**Data in this exercise**
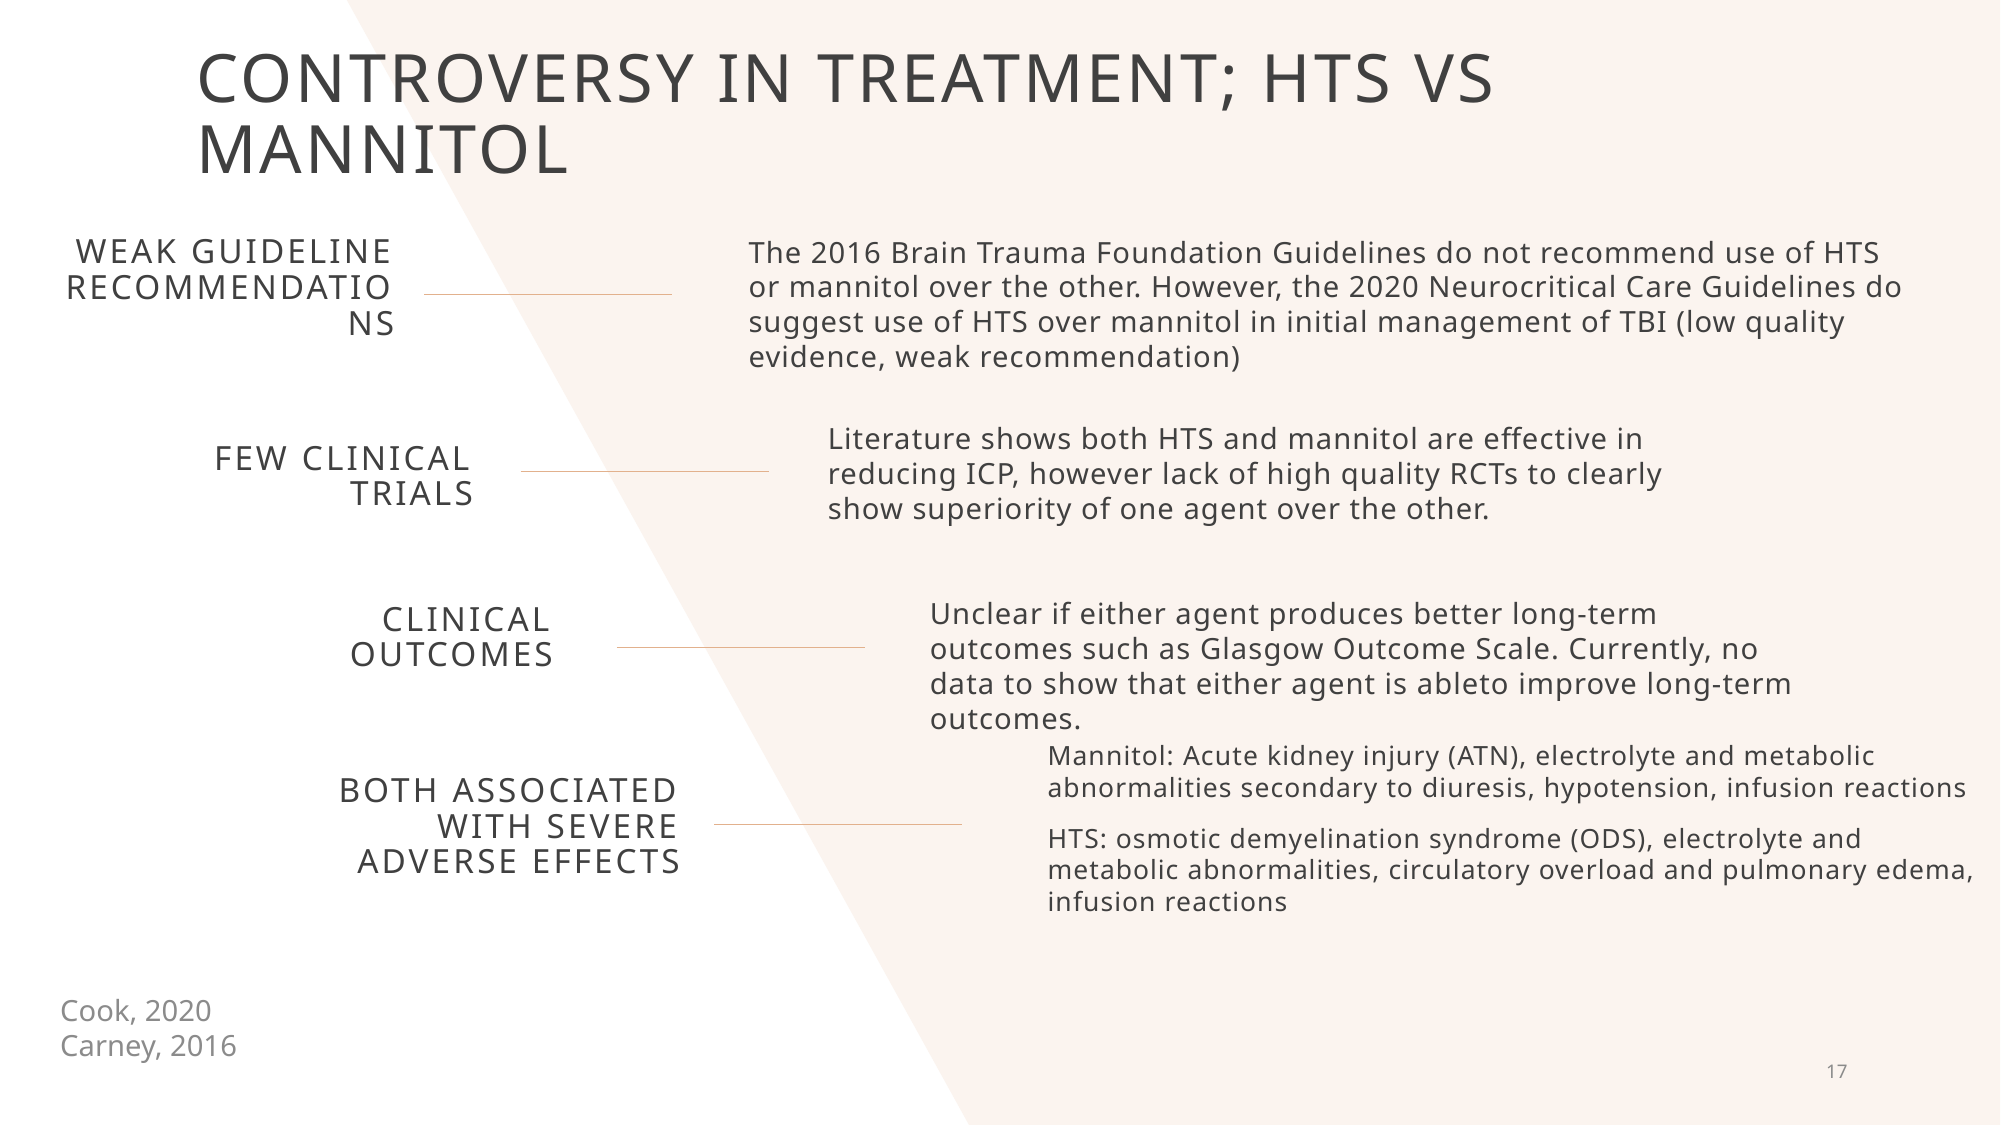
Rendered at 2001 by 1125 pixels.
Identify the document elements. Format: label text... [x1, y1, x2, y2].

title Controversy in treatment; HTS vs mannitol [181, 36, 1824, 197]
text_box Cook, 2020 Carney, 2016 [45, 974, 313, 1080]
list Weak Guideline Recommendations [23, 226, 410, 352]
list Both Associated with Severe Adverse Effects [312, 772, 696, 882]
list Few Clinical Trials [136, 434, 489, 520]
list Clinical Outcomes [216, 596, 568, 681]
list Literature shows both HTS and mannitol are effective in reducing ICP, however lack of high quality RCTs to clearly show superiority of one agent over the other. [812, 413, 1722, 579]
slide_number 17 [1773, 1042, 1863, 1103]
list The 2016 Brain Trauma Foundation Guidelines do not recommend use of HTS or mannitol over the other. However, the 2020 Neurocritical Care Guidelines do suggest use of HTS over mannitol in initial management of TBI (low quality evidence, weak recommendation) [733, 226, 1933, 393]
list Mannitol: Acute kidney injury (ATN), electrolyte and metabolic abnormalities secondary to diuresis, hypotension, infusion reactions HTS: osmotic demyelination syndrome (ODS), electrolyte and metabolic abnormalities, circulatory overload and pulmonary edema, infusion reactions [1032, 731, 2000, 953]
list Unclear if either agent produces better long-term outcomes such as Glasgow Outcome Scale. Currently, no data to show that either agent is ableto improve long-term outcomes. [914, 587, 1824, 754]
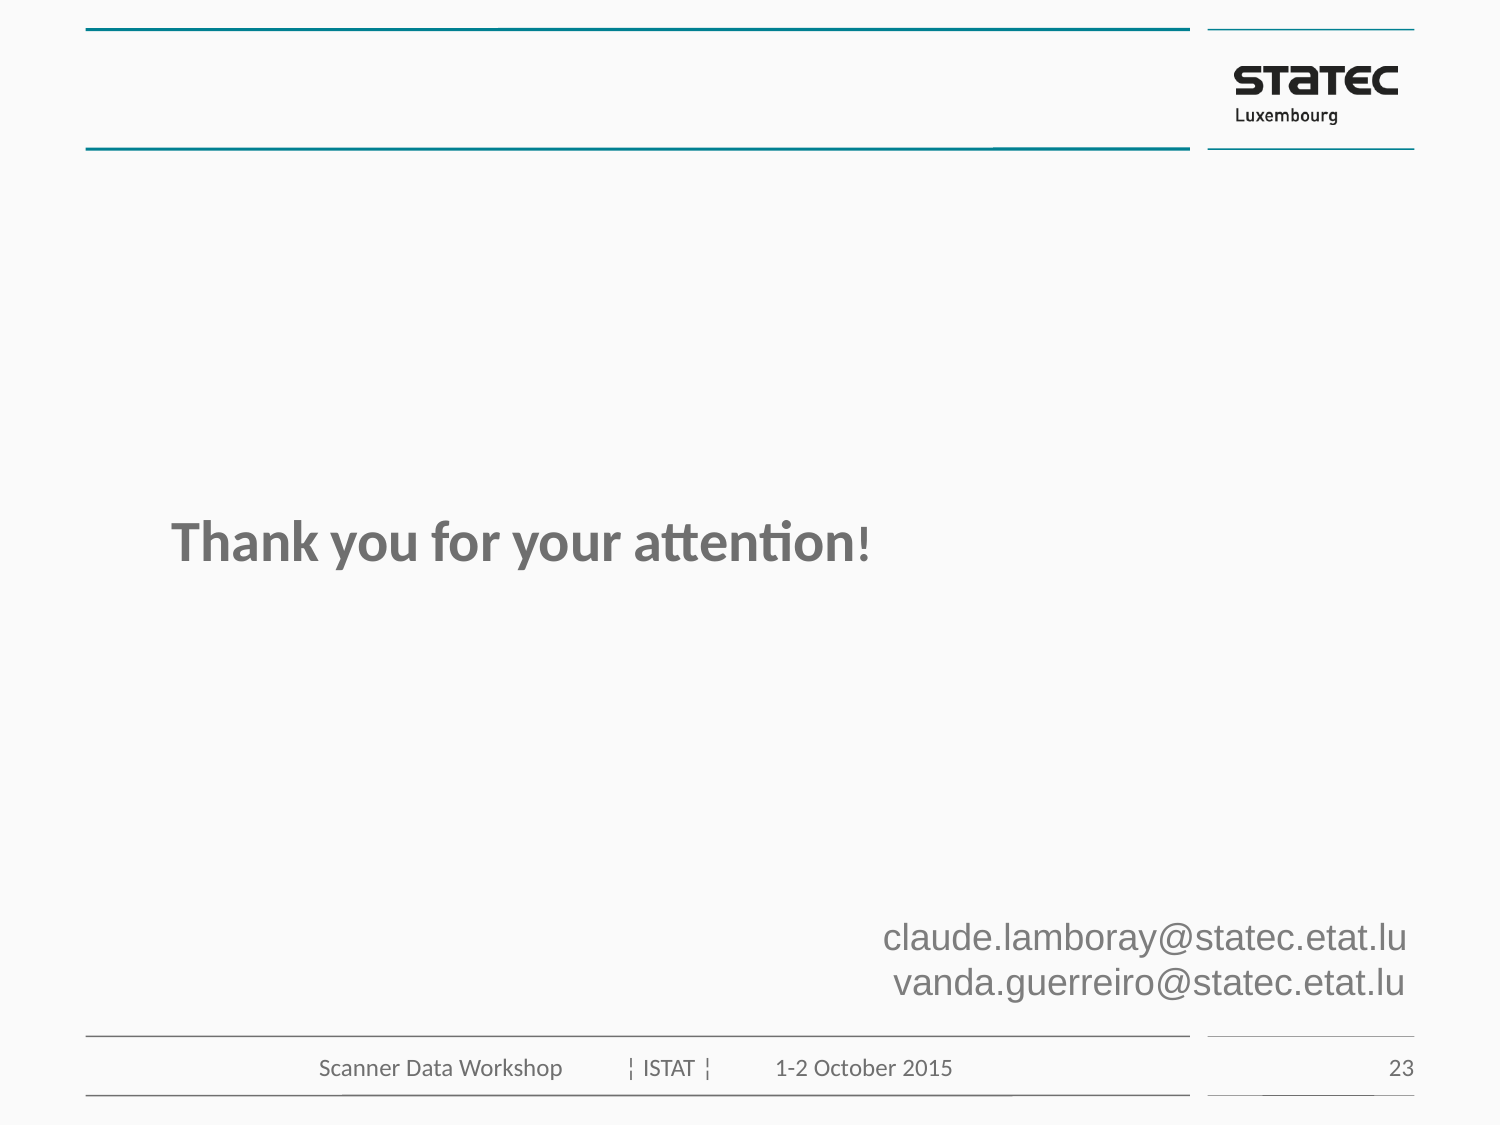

**Task description**
Give back exactly the lines from the one containing "Identify the document" through the last line above, both included, and none of the pictures.

**Solution below**
Identify the document elements. Format: label text... [x1, y1, x2, y2].

title Controversy in treatment; HTS vs mannitol [181, 36, 1824, 197]
text_box Cook, 2020 Carney, 2016 [45, 974, 313, 1080]
list Weak Guideline Recommendations [23, 226, 410, 352]
list Both Associated with Severe Adverse Effects [312, 772, 696, 882]
list Few Clinical Trials [136, 434, 489, 520]
list Clinical Outcomes [216, 596, 568, 681]
list Literature shows both HTS and mannitol are effective in reducing ICP, however lack of high quality RCTs to clearly show superiority of one agent over the other. [812, 413, 1722, 579]
slide_number 17 [1773, 1042, 1863, 1103]
list The 2016 Brain Trauma Foundation Guidelines do not recommend use of HTS or mannitol over the other. However, the 2020 Neurocritical Care Guidelines do suggest use of HTS over mannitol in initial management of TBI (low quality evidence, weak recommendation) [733, 226, 1933, 393]
list Mannitol: Acute kidney injury (ATN), electrolyte and metabolic abnormalities secondary to diuresis, hypotension, infusion reactions HTS: osmotic demyelination syndrome (ODS), electrolyte and metabolic abnormalities, circulatory overload and pulmonary edema, infusion reactions [1032, 731, 2000, 953]
list Unclear if either agent produces better long-term outcomes such as Glasgow Outcome Scale. Currently, no data to show that either agent is ableto improve long-term outcomes. [914, 587, 1824, 754]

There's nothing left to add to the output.